ONEOK Future Earnings Per Share Growth
Risks
What could happen that would invalidate this narrative?- ONEOK is exposed to volatility in macroeconomic indicators such as commodity prices, producer activity, inflationary trends, and regulatory developments, which could negatively impact revenue and earnings.
- The absence of earnings from divested interstate pipeline assets in 2025 could lead to a potential decrease in net margins and earnings.
- There is reliance on synergies and growth projects to drive future EBITDA, which introduces execution risks that could impact earnings if not realized as planned.
- The dependence on the successful integration and performance of recently acquired assets from EnLink and Medallion carries risks related to operational and strategic execution, potentially affecting revenue growth.
- External market factors like potential tariffs on LPGs could influence the profitability of ONEOK's anticipated LPG export project, impacting future revenue and earnings.
Valuation
How have all the factors above been brought together to estimate a fair value?- The assumed bearish price target for ONEOK is $87.0, which represents the lowest price target estimate amongst analysts. This valuation is based on what can be assumed as the expectations of ONEOK's future earnings growth, profit margins and other risk factors from analysts on the more bearish end of the spectrum.
- However, there is a degree of disagreement amongst analysts, with the most bullish reporting a price target of $147.0, and the most bearish reporting a price target of just $87.0.

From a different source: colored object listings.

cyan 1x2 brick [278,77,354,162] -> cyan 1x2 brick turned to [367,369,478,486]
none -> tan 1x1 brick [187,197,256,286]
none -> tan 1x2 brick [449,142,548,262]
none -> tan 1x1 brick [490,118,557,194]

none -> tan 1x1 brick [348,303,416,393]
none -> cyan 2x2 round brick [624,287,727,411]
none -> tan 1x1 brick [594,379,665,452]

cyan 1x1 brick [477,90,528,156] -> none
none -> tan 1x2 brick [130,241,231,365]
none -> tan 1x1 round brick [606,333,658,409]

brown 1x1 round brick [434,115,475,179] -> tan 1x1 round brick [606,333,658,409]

- In order for you to agree with the bearish analysts, you'd need to believe that by 2028, revenues will be $27.7 billion, earnings will come to $4.0 billion, and it would be trading on a PE ratio of 20.9x, assuming you use a discount rate of 7.2%.

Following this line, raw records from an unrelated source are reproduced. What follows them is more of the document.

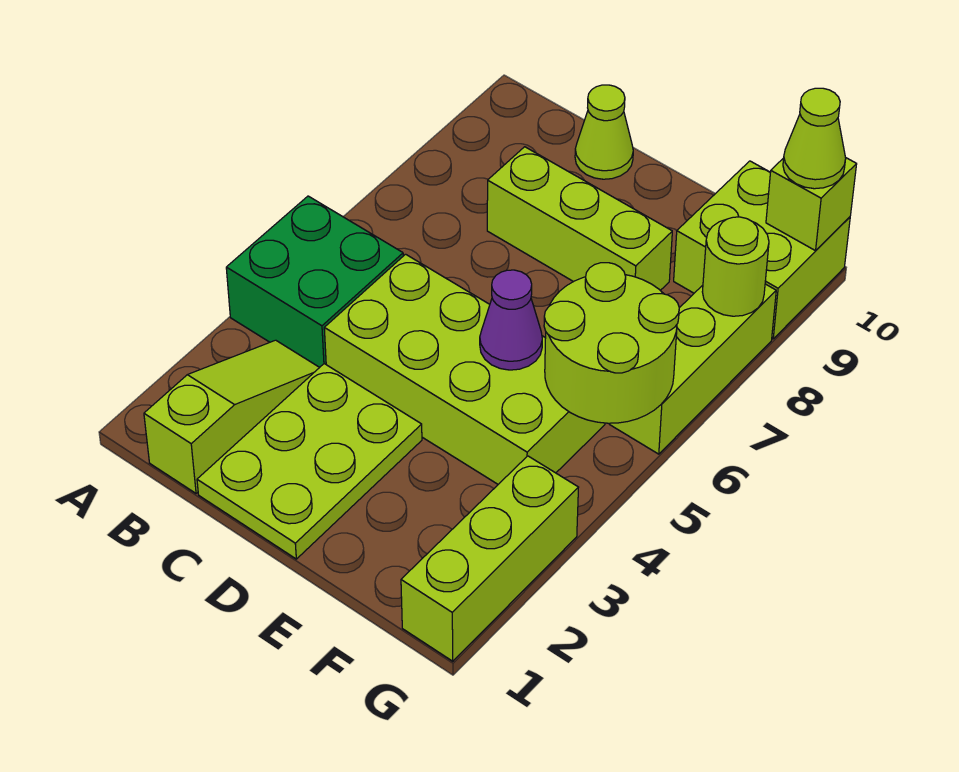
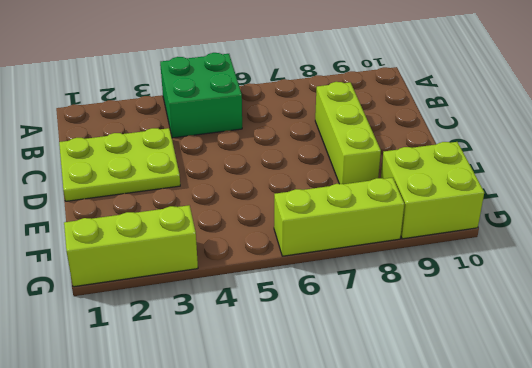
none -> lime 1x3 slope [144,340,320,493]
none -> lime 2x4 brick [324,254,605,484]
none -> lime 1x1 cone [575,85,633,179]

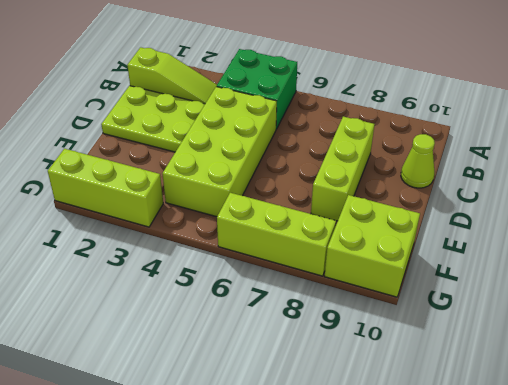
none -> purple 1x1 cone [480,270,542,370]
none -> lime 2x2 round brick [544,263,679,423]
none -> lime 1x1 round brick [702,217,769,316]

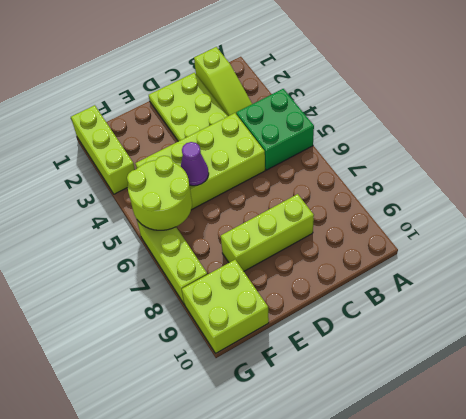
none -> lime 1x1 cone [575,85,633,179]
none -> lime 1x1 round brick [702,217,769,316]
none -> lime 1x1 brick [766,158,857,251]

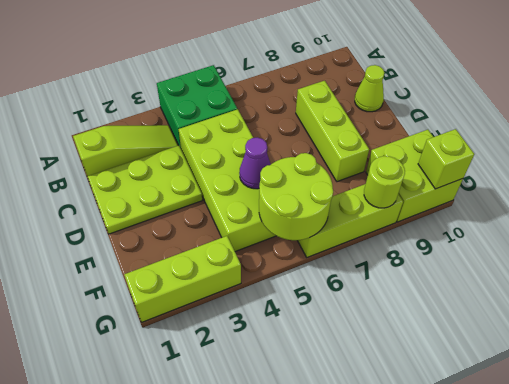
none -> lime 1x1 cone [783,88,846,189]

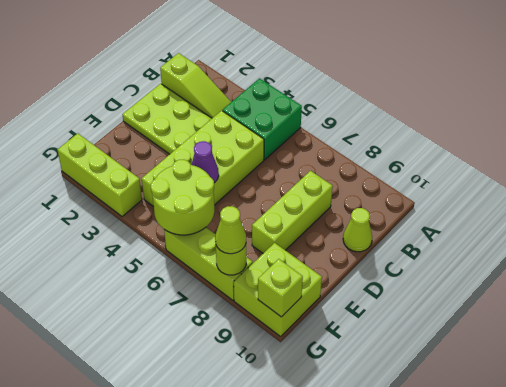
lime 1x1 cone [215,206,246,254] -> lime 1x1 cone moved to [783,88,846,189]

- Given the current share price of $81.67, the bearish analyst price target of $87.0 is 6.1% higher.
- We always encourage you to reach your own conclusions though. So sense check these analyst numbers against your own assumptions and expectations based on your understanding of the business and what you believe is probable.

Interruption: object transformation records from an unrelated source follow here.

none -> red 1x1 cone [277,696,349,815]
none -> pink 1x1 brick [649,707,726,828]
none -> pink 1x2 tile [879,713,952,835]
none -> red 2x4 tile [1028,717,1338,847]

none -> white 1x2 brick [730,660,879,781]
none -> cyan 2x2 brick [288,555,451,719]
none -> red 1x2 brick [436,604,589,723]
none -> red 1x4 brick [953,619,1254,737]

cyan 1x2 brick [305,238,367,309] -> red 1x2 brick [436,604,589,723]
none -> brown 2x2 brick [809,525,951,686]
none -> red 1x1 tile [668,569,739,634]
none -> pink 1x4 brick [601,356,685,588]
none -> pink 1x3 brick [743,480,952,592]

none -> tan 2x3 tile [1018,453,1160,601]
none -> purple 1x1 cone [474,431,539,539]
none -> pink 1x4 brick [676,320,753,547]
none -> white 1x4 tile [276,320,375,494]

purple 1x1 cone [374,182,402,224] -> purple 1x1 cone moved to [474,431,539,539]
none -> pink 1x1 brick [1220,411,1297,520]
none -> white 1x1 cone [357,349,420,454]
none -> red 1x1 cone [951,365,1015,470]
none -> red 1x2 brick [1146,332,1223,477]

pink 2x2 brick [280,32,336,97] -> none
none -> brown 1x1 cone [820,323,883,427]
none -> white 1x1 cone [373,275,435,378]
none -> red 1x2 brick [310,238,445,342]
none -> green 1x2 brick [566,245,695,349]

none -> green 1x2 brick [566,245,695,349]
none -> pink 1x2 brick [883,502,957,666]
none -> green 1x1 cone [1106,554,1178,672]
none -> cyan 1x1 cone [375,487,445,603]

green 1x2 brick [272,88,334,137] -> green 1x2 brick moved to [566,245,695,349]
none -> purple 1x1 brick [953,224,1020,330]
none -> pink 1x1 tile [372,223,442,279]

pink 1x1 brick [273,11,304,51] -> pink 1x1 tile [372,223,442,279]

How well do narratives help inform your perspective?
Disclaimer
AnalystLowTarget is a tool utilizing a Large Language Model (LLM) that ingests data on consensus price targets, forecasted revenue and earnings figures, as well as the transcripts of earnings calls to produce qualitative analysis. The narratives produced by AnalystLowTarget are general in nature and are based solely on analyst data and publicly-available material published by the respective companies. These scenarios are not indicative of the company's future performance and are exploratory in nature. Simply Wall St has no position in the company(s) mentioned. Simply Wall St may provide the securities issuer or related entities with website advertising services for a fee, on an arm's length basis. These relationships have no impact on the way we conduct our business, the content we host, or how our content is served to users. The price targets and estimates used are consensus data, and do not constitute a recommendation to buy or sell any stock, and they do not take account of your objectives, or your financial situation. Note that AnalystLowTarget's analysis may not factor in the latest price-sensitive company announcements or qualitative material.